- [BRANO DA LEGGERE]
★ ★ ★ ★ ★ ★ ★

La circolare, dunque, non presume affatto la responsabilità dell’impresa né potrebbe farlo, dal momento che la responsabilità dell’impresa è accertata dal giudice e non certo dalle circolari dall’Inail. La funzione dell'”occasione di lavoro”, del resto, è proprio quella di garantire al lavoratore una tutela sociale più ampia e svincolata dalla responsabilità dell’impresa. Se così non fosse, i lavoratori rimarrebbero privi della tutela in tutti quei casi – la maggior parte – in cui l’infortunio non è imputabile alla responsabilità dell’impresa come nel caso dell’infortunio in itinere.

Se l'”occasione di lavoro” non significa affatto “responsabilità” dell’impresa, da dove nascono allora i timori di una presunta responsabilità delle imprese? Questi timori nascono dalla preoccupazione che le imprese, già gravate dalla crisi, possano subire un processo civile o penale solo per il fatto che un lavoratore sia stato contagiato. Ma ciò evidentemente non dipende dalla circolare dell’Inail, ma dalla necessità, appunto, che sia un giudice ad accertare l’eventuale responsabilità del datore di lavoro, distinguendo le imprese virtuose da quelle che non hanno adottato alcuna misura di sicurezza.

Resta ovviamente il problema della discrezionalità valutativa del giudice e del costo del giudizio che le imprese sono chiamate a sopportare, tenuto conto anche del fatto che nella maggior parte dei casi i processi si risolveranno nel nulla per la difficoltà di accertare che il contagio sia avvenuto effettivamente sul luogo di lavoro e a causa della mancata adozione delle misure di sicurezza.

★ ★ ★ ★ ★ ★ ★

- [DATI FORNITI]

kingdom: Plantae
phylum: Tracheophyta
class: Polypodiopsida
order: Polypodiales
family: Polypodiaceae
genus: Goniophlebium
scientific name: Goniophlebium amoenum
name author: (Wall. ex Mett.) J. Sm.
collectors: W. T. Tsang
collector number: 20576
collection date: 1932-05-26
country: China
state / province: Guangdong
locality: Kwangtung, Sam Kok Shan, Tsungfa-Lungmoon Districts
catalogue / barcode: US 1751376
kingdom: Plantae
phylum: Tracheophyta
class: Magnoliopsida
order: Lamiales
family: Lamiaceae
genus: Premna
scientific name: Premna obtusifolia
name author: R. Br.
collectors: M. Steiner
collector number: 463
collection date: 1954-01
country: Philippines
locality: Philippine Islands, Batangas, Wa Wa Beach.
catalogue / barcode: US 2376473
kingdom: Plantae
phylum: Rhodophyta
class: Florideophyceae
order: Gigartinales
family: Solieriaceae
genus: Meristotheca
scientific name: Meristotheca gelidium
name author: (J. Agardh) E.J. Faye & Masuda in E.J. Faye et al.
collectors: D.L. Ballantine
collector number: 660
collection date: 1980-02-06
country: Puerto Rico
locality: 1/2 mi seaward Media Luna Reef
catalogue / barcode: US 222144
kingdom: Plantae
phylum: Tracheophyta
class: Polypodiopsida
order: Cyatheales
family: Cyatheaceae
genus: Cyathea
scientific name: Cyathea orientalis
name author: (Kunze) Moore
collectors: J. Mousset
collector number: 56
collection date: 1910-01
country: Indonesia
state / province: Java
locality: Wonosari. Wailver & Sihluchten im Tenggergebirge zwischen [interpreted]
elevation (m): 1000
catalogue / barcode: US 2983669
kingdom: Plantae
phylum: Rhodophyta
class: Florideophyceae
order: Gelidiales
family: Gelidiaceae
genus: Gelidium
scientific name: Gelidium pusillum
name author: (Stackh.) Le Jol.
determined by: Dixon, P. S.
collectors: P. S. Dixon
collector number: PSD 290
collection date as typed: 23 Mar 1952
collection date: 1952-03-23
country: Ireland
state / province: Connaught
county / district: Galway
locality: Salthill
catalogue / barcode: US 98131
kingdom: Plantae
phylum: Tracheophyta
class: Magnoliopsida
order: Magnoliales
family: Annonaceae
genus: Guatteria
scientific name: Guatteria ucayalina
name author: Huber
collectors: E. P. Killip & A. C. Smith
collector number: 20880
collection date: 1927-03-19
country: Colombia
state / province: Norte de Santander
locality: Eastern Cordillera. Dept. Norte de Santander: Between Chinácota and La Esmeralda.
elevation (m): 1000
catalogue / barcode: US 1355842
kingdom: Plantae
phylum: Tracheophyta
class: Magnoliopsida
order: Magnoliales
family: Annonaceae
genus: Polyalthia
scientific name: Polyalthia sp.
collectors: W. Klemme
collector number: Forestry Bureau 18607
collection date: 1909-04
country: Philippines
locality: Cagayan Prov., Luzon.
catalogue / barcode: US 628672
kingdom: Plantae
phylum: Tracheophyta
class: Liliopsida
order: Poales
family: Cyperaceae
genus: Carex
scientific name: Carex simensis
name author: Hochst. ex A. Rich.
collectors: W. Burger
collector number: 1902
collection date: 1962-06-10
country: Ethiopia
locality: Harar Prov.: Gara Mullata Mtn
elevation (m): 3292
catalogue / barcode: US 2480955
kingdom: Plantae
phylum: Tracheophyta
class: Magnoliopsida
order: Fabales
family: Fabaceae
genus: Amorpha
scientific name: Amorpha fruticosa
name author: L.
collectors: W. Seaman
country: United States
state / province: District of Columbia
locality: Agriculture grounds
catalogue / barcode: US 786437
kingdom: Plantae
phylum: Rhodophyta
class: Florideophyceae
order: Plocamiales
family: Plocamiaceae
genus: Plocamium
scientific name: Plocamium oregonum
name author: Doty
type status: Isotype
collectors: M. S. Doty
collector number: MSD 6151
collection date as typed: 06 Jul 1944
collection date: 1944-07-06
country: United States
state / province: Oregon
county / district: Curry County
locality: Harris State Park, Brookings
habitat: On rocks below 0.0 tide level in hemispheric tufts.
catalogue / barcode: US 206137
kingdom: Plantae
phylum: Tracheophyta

★ ★ ★ ★ ★ ★ ★

- [ESERCIZIO A]
Rispondi in base al brano sulla circolare Inail:
(i) Chi accerta la responsabilità dell'impresa?
(ii) Da quale preoccupazione nascono i timori delle imprese?
(iii) Quali due problemi restano, secondo l'ultimo paragrafo?
- [ESERCIZIO B]
Traduci in inglese questa frase del brano sulla circolare Inail: "Questi timori nascono dalla preoccupazione che le imprese, già gravate dalla crisi, possano subire un processo civile o penale solo per il fatto che un lavoratore sia stato contagiato".
Per rispondere basta il brano.

- [RISPOSTA A]
(i) Il giudice, non le circolari dell'Inail.
(ii) Dalla preoccupazione che le imprese, già gravate dalla crisi, possano subire un processo civile o penale solo perché un lavoratore è stato contagiato.
(iii) La discrezionalità valutativa del giudice e il costo del giudizio che le imprese devono sopportare.

- [RISPOSTA B]
These fears arise from the concern that businesses, already burdened by the crisis, could face civil or criminal proceedings merely because a worker has been infected.